O reconhecimento constante de QUEM SOMOS e ONDE ESTAMOS, gera, aparentemente, o que chamamos de “agir pelo não agir”. Ele resulta de nossa IDENTIFICAÇÃO com o Reino de Deus e com nossa identidade crística. Esta identificação com a Realidade leva-nos à Oniação divina, e sua “sombra”, na “aparência”, mostra-nos estando onde e com quem devêssemos estar, sem nos prendermos a escolhas ou desejos do ego.
Diz a Bíblia que Jesus viu um publicano sentado à recebedoria, chamado Levi, e disse-lhe: “Segue-me”. E ele largou tudo e o seguiu.
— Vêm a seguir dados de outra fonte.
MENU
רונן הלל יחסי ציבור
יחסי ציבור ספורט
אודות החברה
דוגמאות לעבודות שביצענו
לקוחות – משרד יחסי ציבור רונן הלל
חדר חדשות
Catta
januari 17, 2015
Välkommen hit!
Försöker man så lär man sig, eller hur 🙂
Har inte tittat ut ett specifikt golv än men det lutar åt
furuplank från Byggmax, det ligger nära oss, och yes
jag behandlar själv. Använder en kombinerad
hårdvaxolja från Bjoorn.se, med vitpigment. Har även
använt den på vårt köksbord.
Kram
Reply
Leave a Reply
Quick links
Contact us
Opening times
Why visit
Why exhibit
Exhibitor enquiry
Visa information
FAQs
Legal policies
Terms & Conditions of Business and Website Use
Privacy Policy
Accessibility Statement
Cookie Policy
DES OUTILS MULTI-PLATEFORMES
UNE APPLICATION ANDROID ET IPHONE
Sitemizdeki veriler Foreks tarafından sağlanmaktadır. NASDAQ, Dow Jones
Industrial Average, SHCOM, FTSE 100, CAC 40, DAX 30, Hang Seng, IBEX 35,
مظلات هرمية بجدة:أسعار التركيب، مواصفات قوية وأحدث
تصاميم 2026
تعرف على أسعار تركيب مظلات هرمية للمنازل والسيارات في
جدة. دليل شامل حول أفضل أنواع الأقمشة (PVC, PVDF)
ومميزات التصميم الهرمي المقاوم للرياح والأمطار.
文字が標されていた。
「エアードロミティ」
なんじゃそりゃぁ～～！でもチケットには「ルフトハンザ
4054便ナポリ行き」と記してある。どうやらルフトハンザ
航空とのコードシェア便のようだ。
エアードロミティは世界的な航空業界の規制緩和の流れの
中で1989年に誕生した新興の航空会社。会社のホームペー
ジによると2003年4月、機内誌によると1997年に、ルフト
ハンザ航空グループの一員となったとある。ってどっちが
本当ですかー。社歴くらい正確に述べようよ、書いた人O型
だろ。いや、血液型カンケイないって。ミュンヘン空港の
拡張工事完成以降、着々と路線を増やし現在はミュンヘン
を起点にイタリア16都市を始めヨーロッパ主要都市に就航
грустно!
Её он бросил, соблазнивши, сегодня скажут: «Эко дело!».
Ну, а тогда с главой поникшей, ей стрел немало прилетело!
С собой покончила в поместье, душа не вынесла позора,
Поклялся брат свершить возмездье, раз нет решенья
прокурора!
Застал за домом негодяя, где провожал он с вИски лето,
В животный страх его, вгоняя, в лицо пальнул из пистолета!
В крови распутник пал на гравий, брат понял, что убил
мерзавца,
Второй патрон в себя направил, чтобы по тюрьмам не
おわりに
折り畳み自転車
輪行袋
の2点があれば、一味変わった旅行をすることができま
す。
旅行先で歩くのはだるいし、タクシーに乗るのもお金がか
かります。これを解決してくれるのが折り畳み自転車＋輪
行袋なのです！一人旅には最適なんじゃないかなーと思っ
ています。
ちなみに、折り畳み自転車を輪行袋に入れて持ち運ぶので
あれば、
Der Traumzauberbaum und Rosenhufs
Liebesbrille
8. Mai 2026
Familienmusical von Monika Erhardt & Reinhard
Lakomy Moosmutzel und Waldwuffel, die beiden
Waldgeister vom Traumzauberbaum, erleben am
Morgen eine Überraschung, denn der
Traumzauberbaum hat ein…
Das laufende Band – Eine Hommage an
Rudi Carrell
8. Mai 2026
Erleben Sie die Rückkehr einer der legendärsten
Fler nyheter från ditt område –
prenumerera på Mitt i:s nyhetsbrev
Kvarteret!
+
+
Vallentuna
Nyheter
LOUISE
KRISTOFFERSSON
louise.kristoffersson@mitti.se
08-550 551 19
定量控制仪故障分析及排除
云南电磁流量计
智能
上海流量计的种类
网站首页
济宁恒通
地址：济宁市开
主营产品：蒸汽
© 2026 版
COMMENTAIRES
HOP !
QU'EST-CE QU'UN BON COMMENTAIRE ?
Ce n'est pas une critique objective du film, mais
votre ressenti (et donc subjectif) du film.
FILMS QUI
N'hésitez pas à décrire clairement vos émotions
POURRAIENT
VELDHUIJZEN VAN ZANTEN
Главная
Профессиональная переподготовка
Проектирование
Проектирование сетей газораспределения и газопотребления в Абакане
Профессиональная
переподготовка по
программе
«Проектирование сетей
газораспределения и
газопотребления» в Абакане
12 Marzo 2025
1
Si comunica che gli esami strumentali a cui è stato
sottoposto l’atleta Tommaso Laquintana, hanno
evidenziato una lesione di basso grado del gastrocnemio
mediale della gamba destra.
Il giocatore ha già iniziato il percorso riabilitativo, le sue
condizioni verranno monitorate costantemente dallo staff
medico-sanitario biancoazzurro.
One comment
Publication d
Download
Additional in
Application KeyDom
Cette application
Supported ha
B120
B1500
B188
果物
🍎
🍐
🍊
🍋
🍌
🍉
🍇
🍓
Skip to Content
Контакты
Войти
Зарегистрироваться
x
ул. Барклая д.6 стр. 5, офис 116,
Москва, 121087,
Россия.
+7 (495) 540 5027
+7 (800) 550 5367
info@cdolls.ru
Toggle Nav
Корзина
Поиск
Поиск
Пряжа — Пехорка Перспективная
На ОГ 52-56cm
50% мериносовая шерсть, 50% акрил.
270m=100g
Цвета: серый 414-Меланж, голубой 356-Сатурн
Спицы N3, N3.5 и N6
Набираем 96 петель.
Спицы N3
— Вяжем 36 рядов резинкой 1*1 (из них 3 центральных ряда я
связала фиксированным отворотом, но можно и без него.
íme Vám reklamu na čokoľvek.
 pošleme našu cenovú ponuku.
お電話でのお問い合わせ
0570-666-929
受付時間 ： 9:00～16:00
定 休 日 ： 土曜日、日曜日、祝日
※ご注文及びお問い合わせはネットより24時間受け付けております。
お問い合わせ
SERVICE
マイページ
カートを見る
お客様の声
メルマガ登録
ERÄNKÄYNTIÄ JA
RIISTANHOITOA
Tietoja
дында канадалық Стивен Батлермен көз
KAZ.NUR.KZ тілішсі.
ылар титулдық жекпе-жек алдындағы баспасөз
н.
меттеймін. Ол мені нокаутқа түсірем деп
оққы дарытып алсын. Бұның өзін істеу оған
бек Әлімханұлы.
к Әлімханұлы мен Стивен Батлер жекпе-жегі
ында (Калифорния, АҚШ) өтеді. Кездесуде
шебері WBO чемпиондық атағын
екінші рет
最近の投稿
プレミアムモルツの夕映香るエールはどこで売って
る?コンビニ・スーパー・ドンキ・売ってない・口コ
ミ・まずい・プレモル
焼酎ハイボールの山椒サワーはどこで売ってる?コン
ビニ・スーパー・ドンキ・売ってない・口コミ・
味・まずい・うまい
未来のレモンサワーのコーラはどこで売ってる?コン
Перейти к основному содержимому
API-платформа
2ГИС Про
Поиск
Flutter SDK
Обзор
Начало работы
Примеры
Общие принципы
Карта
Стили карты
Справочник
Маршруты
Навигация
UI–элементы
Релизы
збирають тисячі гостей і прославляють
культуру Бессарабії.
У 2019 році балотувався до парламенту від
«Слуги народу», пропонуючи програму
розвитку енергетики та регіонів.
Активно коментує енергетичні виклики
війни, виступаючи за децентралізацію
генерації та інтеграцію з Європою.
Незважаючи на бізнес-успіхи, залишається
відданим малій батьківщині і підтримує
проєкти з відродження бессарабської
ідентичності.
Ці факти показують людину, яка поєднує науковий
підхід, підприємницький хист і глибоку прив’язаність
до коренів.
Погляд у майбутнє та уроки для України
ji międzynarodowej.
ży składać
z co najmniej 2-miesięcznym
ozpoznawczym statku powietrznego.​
Levi ofereceu a Jesus e a seus discípulos um grande banquete em sua casa, onde havia uma multidão de publicanos e outros, juntos à mesa.Vendo aquilo, escribas e fariseus murmuravam contra os discípulos, dizendo: “Por que comeis e bebeis com publicanos e pecadores?” A resposta dada por Jesus foi: “Não necessitam de médico os que estão sãos, mas, sim, os que estão doentes” (Lucas 5: 31).
“Doentes”, aqui, são todos aqueles que desconhecem a Verdade e a própria identidade divina! O banquete dado por Levi era o cenário para “o agir pelo não agir”, pondo em contato seres conhecedores da Verdade e seres dela desconhecedores. Por que algo desse tipo acontece? POR QUE A REALIDADE É A ONIAÇÃO PERFEITAQUE ENGLOBA TODOS OS SERES.
Aquele que aparentemente se mostra conhecedor da Verdade é Deus em Oniação, enquanto seus conhecedores e desconhecedores, em termos visíveis, são meramente “aparências”. Aquele que conhece estar na Oniação, como era o caso de Jesus, conhece também que todos, igualmente, estão na Oniação, e é este o conhecimento que se estende à visibilidade, promovendo “encontros” que se tornam iluminadores, fazendo que “não sãos” encontrem a Verdade.
Dos inúmeros publicanos existentes, quem apareceu diante de Jesus, para ser por ele convocado, foi Levi, e não algum outro. Nada se dá por acaso! Do chamado a Levi, a cena se desdobrou no banquete, nos seus convidados, e na resposta dada por Jesus aos escribas e fariseus que só conheciam o “juízo pelas aparências”. E podemos imaginar tudo mais que se desdobrou decorrente disso, inclusive esta própria postagem que você, e muitos outros, estejam lendo!
O reconhecimento da Oniação se desdobra, aparentemente, como supostas atividades cotidianas, fazendo os ajustes visíves necessários para que a Verdade seja propagada e conhecida.Estas atividades não são frutos de “escolhas do ego”, seja no sentido de ele procurar somente se relacionar com pessoas do seu agrado, ou, por outro lado, de ele viver à cata de pessoas desregradas para tentar corrigi-las! O “desdobramento visível” da Oniação reconhecido é legítimo quando há “o agir pelo não agir”, sem “mente carnal”, quando meditamos e nos posicionamos inclusos na Oniação do Absoluto,deixando que, em vista disso, apareçam as “sombras fenomênicas” em seu fluir natural ou espontâneo.
A Oniação é a Unidade Perfeita em ação; assim, sua “sombra” também será como unidade, sem que nos posicionemos como “escribas ou fariseus”, A TUDO JULGANDO PELAS “SOMBRAS”!